Collaborate with cross-functional teams to translate product requirements into scalable, reliable AI solutions and mentor junior engineers when needed.
Skills & Experience
Must have skills:
- Strong hands-on experience with LangChain and LangGraph for building and operating complex LLM workflows and agentic systems.
- Proven experience designing and deploying Retrieval-Augmented Generation (RAG) pipelines using embedding models and vector databases such as FAISS, Pinecone, Chroma, or equivalent.
- Solid backend engineering experience with FastAPI , including async APIs, dependency injection, authentication, and service observability.
- Practical experience with LLM fine-tuning approaches ( LoRA , QLoRA , PEFT) and understanding of when to fine-tune vs prompt vs retrieve.
- Advanced understanding of prompt engineering, including CoT , React , tool calling, schema-based prompting, and prompt versioning strategies.
- Experience implementing AI safety and guardrails, including output validation, policy enforcement, and prompt injection mitigation.

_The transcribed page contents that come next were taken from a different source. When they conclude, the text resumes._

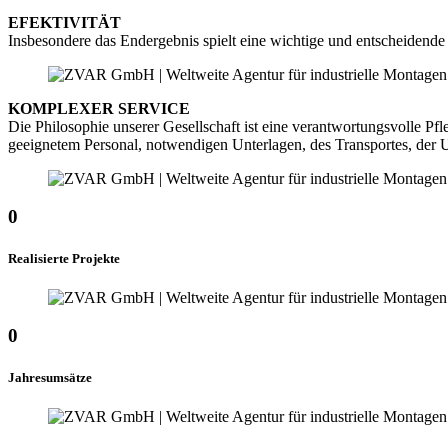
EFEKTIVITÄT
Insbesondere das Endergebnis spielt eine wichtige und entscheidende 
KOMPLEXER SERVICE
Die Philosophie unserer Gesellschaft ist eine verantwortungsvolle P
geeignetem Personal, notwendigen Unterlagen, des Transportes, der U
0
Realisierte Projekte
0
Jahresumsätze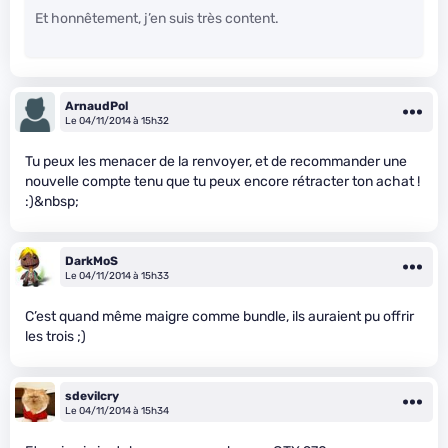
Et honnêtement, j’en suis très content.
ArnaudPol
Le 04/11/2014 à 15h32
Tu peux les menacer de la renvoyer, et de recommander une
nouvelle compte tenu que tu peux encore rétracter ton achat !
:)&nbsp;
DarkMoS
Le 04/11/2014 à 15h33
C’est quand même maigre comme bundle, ils auraient pu offrir
les trois ;)
sdevilcry
Le 04/11/2014 à 15h34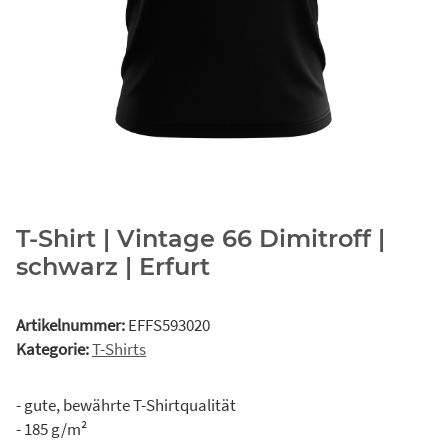
T-Shirt | Vintage 66 Dimitroff |
schwarz | Erfurt
Artikelnummer:
EFFS593020
Kategorie:
T-Shirts
- gute, bewährte T-Shirtqualität
- 185 g/m²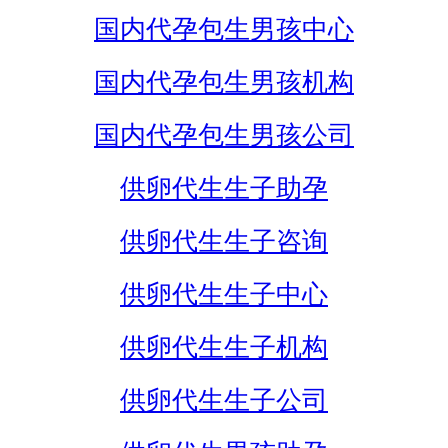
国内代孕包生男孩中心
国内代孕包生男孩机构
国内代孕包生男孩公司
供卵代生生子助孕
供卵代生生子咨询
供卵代生生子中心
供卵代生生子机构
供卵代生生子公司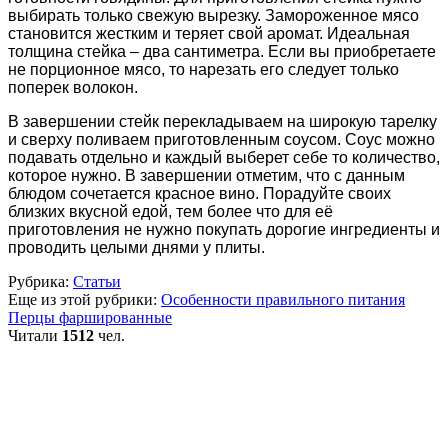
выбирать только свежую вырезку. Замороженное мясо
становится жестким и теряет свой аромат. Идеальная
толщина стейка – два сантиметра. Если вы приобретаете
не порционное мясо, то нарезать его следует только
поперек волокон.
В завершении стейк перекладываем на широкую тарелку
и сверху поливаем приготовленным соусом. Соус можно
подавать отдельно и каждый выберет себе то количество,
которое нужно. В завершении отметим, что с данным
блюдом сочетается красное вино. Порадуйте своих
близких вкусной едой, тем более что для её
приготовления не нужно покупать дорогие ингредиенты и
проводить целыми днями у плиты.
Рубрика:
Статьи
Еще из этой рубрики:
Особенности правильного питания
Перцы фаршированные
Читали
1512
чел.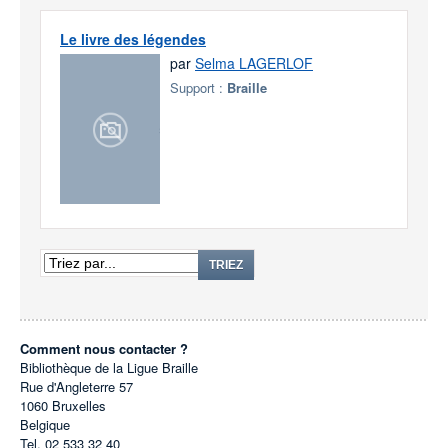
Le livre des légendes
par
Selma LAGERLOF
Support :
Braille
TRIEZ
Comment nous contacter ?
Bibliothèque de la Ligue Braille
Rue d'Angleterre 57
1060
Bruxelles
Belgique
Tel.
02 533 32 40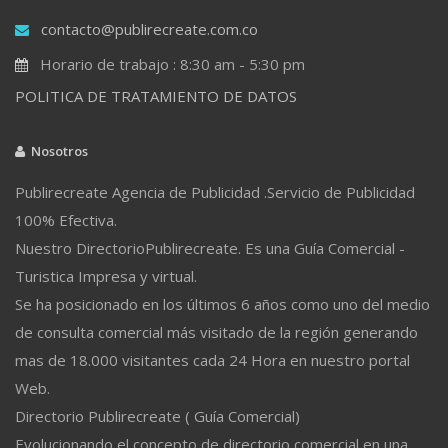
contacto@publirecreate.com.co
Horario de trabajo : 8:30 am - 5:30 pm
POLITICA DE TRATAMIENTO DE DATOS
Nosotros
Publirecreate Agencia de Publicidad .Servicio de Publicidad
100% Efectiva.
Nuestro DirectorioPublirecreate. Es una Guía Comercial -
Turistica Impresa y virtual.
Se ha posicionado en los últimos 6 años como uno del medio
de consulta comercial más visitado de la región generando
mas de 18.000 visitantes cada 24 Hora en nuestro portal
Web.
Directorio Publirecreate ( Guía Comercial)
Evolucionando el concepto de directorio comercial en una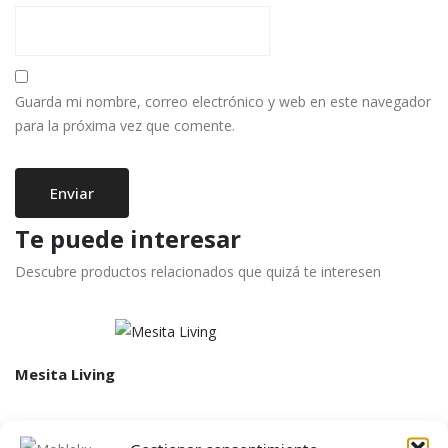
Guarda mi nombre, correo electrónico y web en este navegador
para la próxima vez que comente.
Te puede interesar
Descubre productos relacionados que quizá te interesen
Mesita Living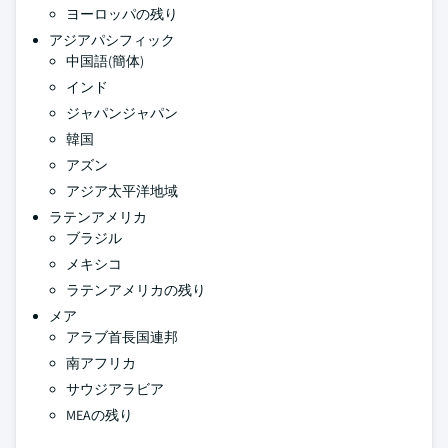
ヨーロッパの残り
アジアパシフィック
中国語(簡体)
インド
ジャパンジャパン
韓国
アズン
アジア太平洋地域
ラテンアメリカ
ブラジル
メキシコ
ラテンアメリカの残り
メア
アラブ首長国連邦
南アフリカ
サウジアラビア
MEAの残り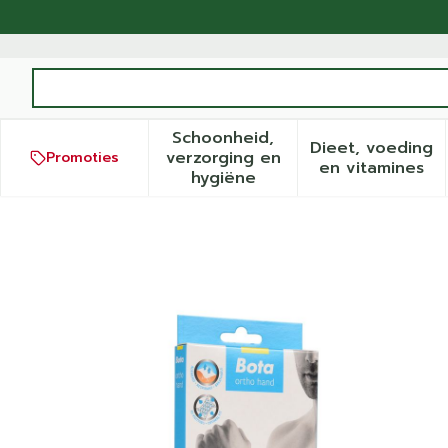
Ga naar de inhoud
Product, merk, categorie...
Schoonheid,
Dieet, voeding
verzorging en
Promoties
Toon submenu voor Schoonh
Toon sub
en vitamines
hygiëne
Bota Ortho Handpolsband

- Hands-on exposure to cloud AI platforms such as Google ADK / Vertex AI, AWS Bedrock, or Azure OpenAI in production environments.
Strong Python skills with experience using Transformers, Hugging Face, embedding models, and inference optimization techniques.
Good to have skills:
- Exposure to FastMCP or similar frameworks is an added advantage.
- Good understanding of LLM evaluation metrics, hallucination control strategies, and real-world failure patterns.